Our DroppedFractionService
calculated total prices by combining multiple rules. It didn’t belong to Visitor
or Visit
, so it lived in its own service.
public class DroppedFractionService {
public TotalPrice calculateTotalPrice(Visitor visitor, Visit visit) {
// Coordination logic here
}
}
Repository
A Repository is a layer between the domain and data access, allowing us to retrieve and store aggregates without leaking infrastructure concerns into the model.
For instance, VisitorAPIRepository
helped us fetch Visitors from an external API, while keeping that API out of the domain’s concern.
public class VisitorAPIRepository implements VisitorRepository {
private final APIClient client;
public Optional<Visitor> findUserById(String id) {
// Maps API response into domain Visitor
}
}
Wrapping Up (For Now)
There’s a lot more to say about Domain-Driven Design, and this was just the start. In this post, I wanted to show how tactical patterns—Value Objects, Entities, Services, and Repositories—helped me structure a messy pricing problem into something that felt sharp, testable, and actually reflective of the real domain.
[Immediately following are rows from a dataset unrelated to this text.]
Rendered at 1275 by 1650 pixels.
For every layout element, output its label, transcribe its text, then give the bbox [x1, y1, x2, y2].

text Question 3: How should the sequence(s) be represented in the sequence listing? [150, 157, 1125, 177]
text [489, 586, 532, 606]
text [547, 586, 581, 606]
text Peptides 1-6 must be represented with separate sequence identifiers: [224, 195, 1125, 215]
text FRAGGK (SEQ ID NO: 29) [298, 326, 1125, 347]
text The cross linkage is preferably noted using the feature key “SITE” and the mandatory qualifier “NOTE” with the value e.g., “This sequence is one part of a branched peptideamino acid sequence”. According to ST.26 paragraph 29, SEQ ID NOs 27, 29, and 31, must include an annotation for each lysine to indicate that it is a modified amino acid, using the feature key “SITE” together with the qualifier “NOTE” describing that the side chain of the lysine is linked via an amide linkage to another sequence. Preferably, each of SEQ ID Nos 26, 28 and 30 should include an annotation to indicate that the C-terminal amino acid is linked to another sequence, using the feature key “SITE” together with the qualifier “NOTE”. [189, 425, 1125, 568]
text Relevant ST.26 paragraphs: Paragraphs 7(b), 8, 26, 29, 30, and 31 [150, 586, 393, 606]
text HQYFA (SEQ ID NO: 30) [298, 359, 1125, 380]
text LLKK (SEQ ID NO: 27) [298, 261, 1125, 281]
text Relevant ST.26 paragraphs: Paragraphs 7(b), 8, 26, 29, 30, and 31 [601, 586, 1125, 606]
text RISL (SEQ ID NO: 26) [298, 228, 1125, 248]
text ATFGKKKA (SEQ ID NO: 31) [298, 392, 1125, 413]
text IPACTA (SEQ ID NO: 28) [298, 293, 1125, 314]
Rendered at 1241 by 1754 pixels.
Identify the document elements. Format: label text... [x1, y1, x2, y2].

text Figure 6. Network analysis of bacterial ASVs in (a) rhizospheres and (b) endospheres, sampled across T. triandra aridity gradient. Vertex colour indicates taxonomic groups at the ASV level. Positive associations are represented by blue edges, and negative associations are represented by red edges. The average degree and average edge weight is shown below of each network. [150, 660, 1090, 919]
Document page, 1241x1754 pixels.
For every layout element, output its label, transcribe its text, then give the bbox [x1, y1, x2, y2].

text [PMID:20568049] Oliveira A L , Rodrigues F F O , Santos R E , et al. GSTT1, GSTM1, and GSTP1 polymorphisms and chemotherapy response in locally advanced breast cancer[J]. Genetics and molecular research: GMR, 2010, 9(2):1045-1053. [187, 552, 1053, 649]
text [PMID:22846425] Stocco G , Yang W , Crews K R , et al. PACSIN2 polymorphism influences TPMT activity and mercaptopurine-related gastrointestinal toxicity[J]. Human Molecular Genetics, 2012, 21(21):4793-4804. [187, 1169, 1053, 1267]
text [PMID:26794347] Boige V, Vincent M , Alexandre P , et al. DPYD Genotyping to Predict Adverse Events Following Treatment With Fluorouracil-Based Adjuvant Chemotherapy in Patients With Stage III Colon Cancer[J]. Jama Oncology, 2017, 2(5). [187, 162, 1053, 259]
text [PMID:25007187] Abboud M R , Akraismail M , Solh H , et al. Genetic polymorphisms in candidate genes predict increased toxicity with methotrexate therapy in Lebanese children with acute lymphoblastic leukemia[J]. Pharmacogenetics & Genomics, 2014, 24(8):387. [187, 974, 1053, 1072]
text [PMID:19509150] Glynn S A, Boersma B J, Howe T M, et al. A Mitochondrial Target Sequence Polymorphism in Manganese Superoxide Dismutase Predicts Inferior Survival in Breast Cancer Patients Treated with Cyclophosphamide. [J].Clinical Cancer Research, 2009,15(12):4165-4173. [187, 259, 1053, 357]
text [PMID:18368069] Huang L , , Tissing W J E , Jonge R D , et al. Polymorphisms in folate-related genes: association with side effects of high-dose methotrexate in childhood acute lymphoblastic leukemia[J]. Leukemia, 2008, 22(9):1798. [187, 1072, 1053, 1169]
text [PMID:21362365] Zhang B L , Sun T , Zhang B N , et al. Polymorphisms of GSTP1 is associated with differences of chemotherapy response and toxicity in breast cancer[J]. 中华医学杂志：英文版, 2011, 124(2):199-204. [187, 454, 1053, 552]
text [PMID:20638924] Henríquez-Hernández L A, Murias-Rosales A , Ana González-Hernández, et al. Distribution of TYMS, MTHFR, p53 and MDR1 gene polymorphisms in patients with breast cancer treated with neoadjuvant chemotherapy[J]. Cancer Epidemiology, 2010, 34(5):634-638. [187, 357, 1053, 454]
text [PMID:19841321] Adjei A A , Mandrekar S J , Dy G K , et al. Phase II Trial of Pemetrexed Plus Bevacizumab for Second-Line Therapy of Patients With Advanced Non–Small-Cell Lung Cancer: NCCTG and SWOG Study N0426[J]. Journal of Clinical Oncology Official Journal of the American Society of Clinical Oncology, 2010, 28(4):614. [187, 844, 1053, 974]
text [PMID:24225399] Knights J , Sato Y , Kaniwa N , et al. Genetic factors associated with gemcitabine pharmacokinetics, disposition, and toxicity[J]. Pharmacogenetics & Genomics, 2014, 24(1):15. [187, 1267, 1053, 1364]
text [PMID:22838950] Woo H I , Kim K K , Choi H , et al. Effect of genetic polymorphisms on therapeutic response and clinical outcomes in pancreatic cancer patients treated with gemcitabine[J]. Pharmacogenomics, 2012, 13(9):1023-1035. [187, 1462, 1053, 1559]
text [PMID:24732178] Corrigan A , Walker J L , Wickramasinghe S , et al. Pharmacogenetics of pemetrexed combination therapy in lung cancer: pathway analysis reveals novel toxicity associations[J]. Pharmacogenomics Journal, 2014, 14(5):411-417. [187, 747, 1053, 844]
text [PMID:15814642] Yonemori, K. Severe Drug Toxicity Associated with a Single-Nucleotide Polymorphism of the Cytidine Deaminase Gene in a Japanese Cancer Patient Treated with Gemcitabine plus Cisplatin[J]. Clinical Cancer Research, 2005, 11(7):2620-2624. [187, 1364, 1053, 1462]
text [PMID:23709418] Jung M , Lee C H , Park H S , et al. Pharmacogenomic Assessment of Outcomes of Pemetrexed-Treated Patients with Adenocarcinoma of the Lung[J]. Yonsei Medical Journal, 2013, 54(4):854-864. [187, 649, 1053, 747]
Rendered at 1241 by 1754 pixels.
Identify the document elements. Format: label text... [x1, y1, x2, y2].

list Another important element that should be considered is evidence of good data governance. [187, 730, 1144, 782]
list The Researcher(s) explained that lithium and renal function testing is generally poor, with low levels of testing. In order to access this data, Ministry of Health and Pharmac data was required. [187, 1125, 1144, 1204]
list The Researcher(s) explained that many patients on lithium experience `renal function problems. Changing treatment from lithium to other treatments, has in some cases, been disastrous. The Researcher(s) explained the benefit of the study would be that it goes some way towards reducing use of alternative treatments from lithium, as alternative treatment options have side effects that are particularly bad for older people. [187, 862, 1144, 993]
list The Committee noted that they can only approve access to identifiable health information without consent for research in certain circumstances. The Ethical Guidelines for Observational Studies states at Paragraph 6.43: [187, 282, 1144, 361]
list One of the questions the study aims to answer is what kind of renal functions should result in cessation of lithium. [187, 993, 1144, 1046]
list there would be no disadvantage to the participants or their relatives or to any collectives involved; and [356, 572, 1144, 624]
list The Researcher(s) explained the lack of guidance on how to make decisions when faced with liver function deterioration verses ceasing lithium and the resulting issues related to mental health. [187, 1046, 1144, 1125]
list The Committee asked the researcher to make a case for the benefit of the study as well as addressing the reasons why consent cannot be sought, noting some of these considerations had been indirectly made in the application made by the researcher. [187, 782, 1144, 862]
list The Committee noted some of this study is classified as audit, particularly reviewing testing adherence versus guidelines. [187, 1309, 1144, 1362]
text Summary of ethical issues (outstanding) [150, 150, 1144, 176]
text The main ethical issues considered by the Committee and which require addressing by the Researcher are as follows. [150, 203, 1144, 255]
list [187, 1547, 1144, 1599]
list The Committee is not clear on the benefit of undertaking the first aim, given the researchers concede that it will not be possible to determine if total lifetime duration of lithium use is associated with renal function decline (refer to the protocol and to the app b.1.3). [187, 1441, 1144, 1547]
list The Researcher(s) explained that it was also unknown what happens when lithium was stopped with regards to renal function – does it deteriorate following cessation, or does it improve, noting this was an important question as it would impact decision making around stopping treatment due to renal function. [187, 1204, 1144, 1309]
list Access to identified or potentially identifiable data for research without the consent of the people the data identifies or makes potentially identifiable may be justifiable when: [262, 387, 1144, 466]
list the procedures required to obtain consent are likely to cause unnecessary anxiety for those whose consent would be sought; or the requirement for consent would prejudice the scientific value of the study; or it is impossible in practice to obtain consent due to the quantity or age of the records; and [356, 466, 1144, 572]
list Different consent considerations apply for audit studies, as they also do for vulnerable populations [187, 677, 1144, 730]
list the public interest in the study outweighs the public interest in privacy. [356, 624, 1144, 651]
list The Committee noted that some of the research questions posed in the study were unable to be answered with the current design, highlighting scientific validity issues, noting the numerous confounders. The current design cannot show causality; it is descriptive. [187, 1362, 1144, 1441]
The real win, though? Communication. Once the model matched how we talked about the domain, conversations got easier. During our weekly reviews, we were speaking the same language—not a technical one, but the domain’s own.
This was just a small overview of these concepts. In future posts, I’ll dive deeper into each one and others.
This workshop has helped me transform my code from “it works” to “it expresses,” and I’m looking forward to writing more about it soon.